REQUIREMENT -
Once the images are set aside, print the remaining lines below exactly.

GIVEN INFORMATION -
:::

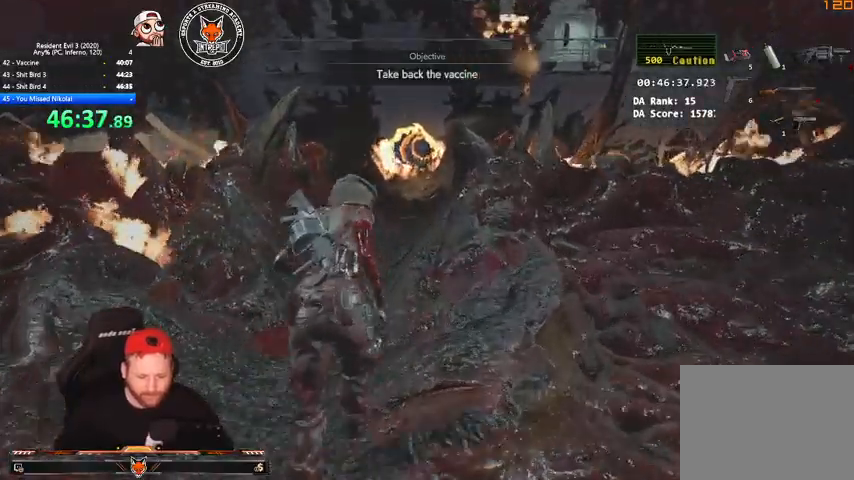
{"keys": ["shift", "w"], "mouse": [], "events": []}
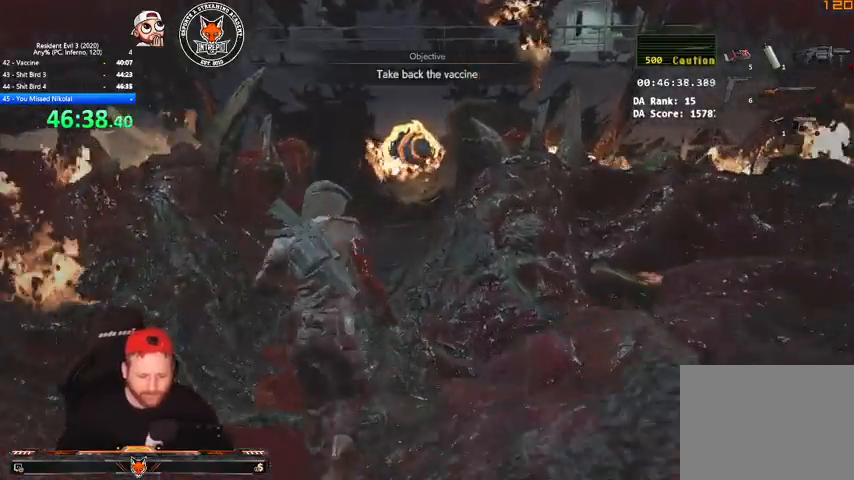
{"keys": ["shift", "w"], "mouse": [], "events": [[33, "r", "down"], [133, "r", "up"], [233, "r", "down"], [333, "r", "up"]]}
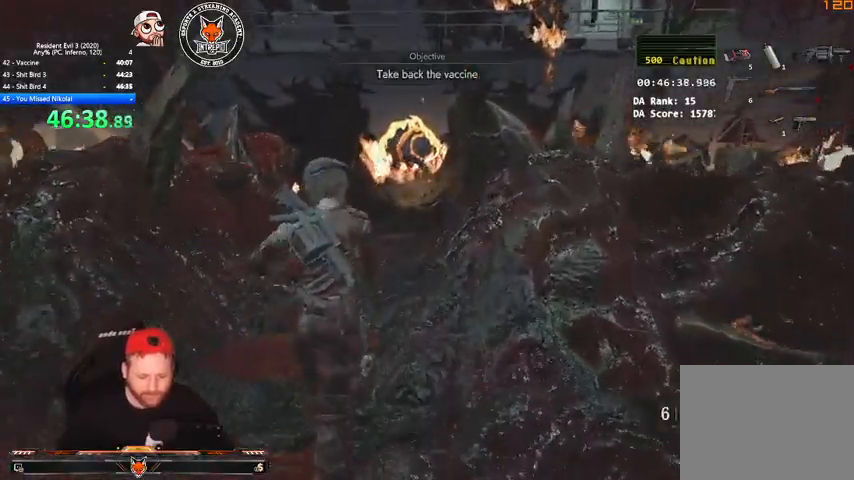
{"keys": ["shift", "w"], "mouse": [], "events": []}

:::

REPLY -
{"keys": ["shift", "w"], "mouse": [], "events": []}
{"keys": ["shift", "w"], "mouse": [], "events": [[33, "r", "down"], [133, "r", "up"], [233, "r", "down"], [333, "r", "up"]]}
{"keys": ["shift", "w"], "mouse": [], "events": []}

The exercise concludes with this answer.